**Recorded information**

⁂

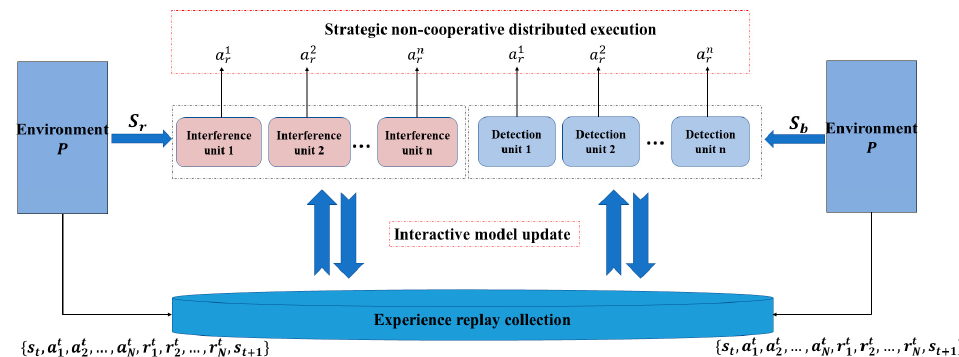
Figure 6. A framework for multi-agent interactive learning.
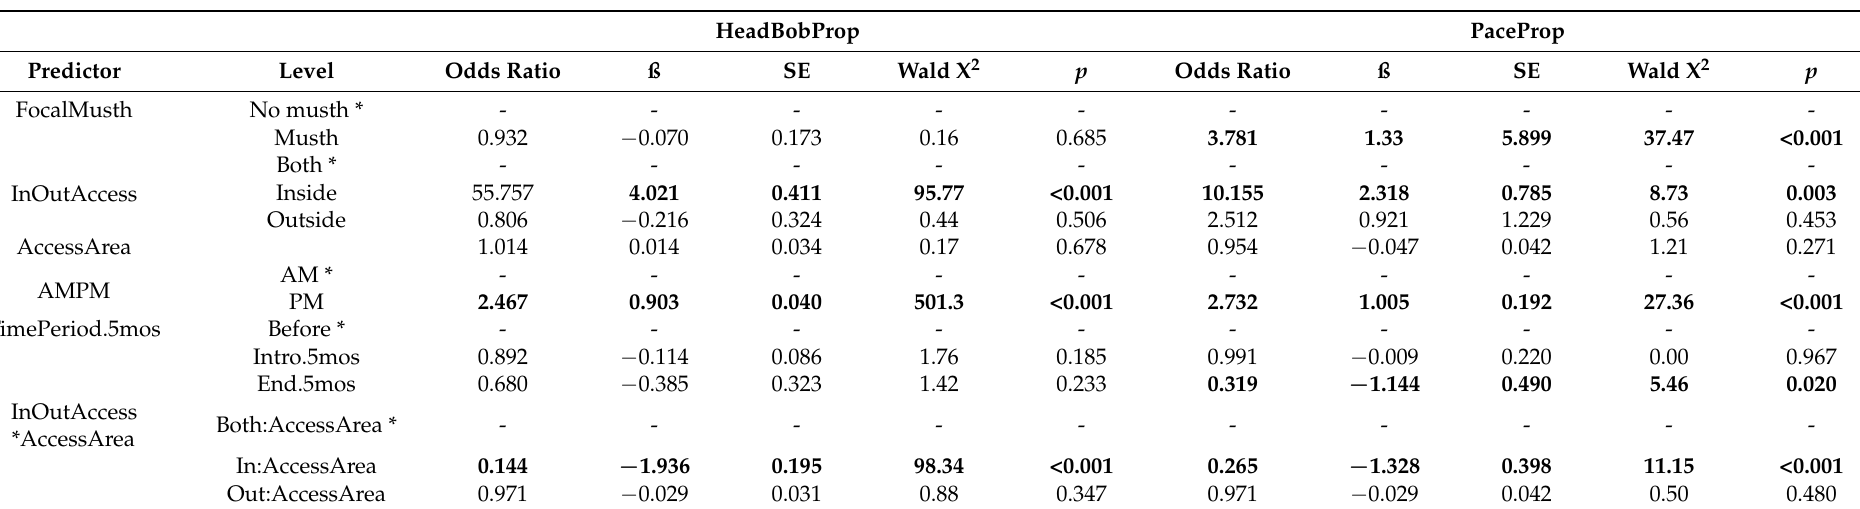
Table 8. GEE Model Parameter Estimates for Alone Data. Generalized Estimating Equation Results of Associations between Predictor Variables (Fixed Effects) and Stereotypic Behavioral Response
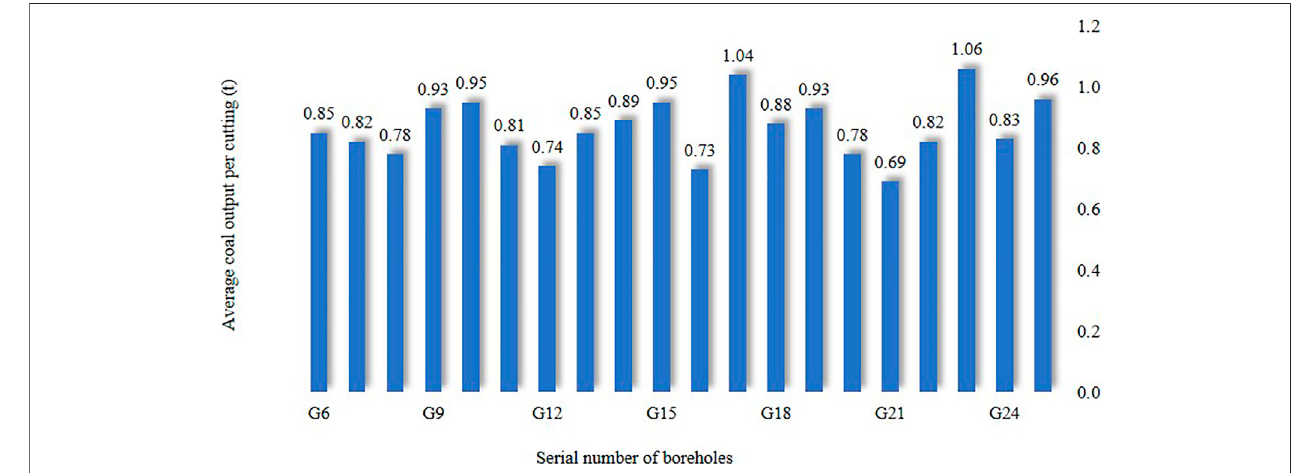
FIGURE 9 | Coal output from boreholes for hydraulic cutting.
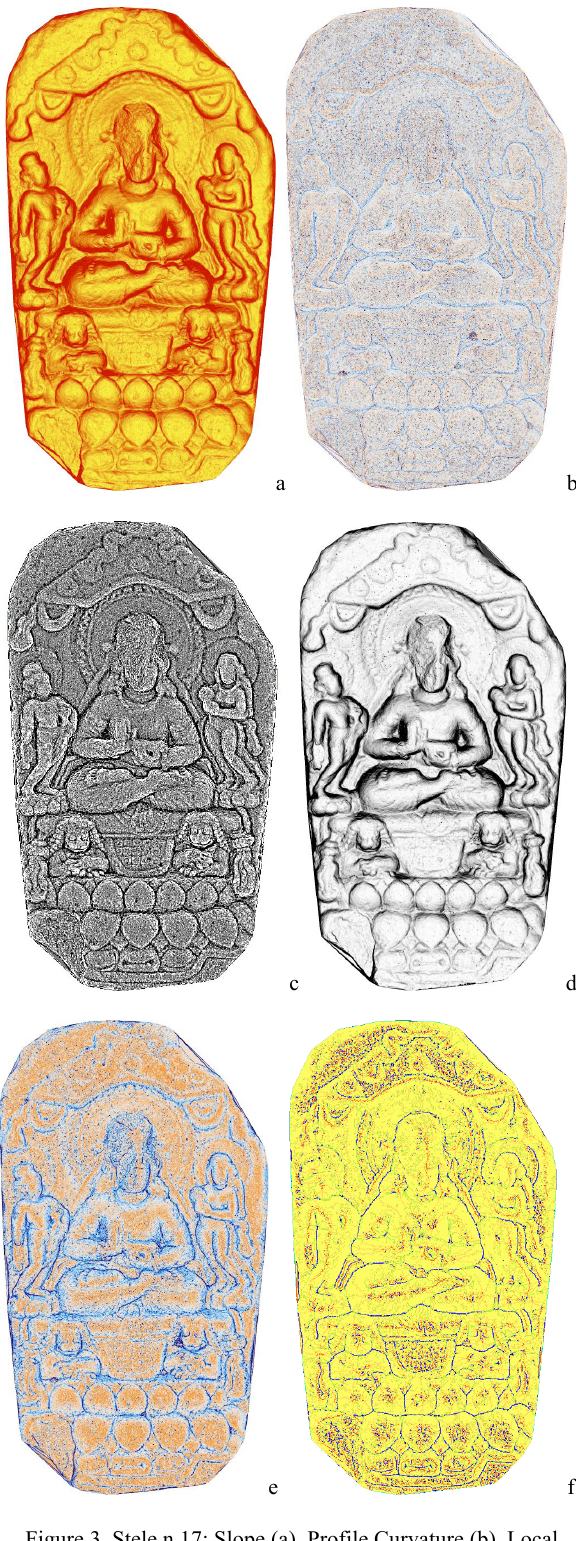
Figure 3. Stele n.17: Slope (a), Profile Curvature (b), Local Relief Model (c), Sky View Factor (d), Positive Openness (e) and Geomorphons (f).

⁂

**Work instructions**
No pictures belong in the copy. Return exactly the lines from the line containing "Table 8. GEE" through the last line of the listing.

**Task solution**
Table 8. GEE Model Parameter Estimates for Alone Data. Generalized Estimating Equation Results of Associations between Predictor Variables (Fixed Effects) and Stereotypic Behavioral Response
FIGURE 9 | Coal output from boreholes for hydraulic cutting.
Figure 3. Stele n.17: Slope (a), Profile Curvature (b), Local Relief Model (c), Sky View Factor (d), Positive Openness (e) and Geomorphons (f).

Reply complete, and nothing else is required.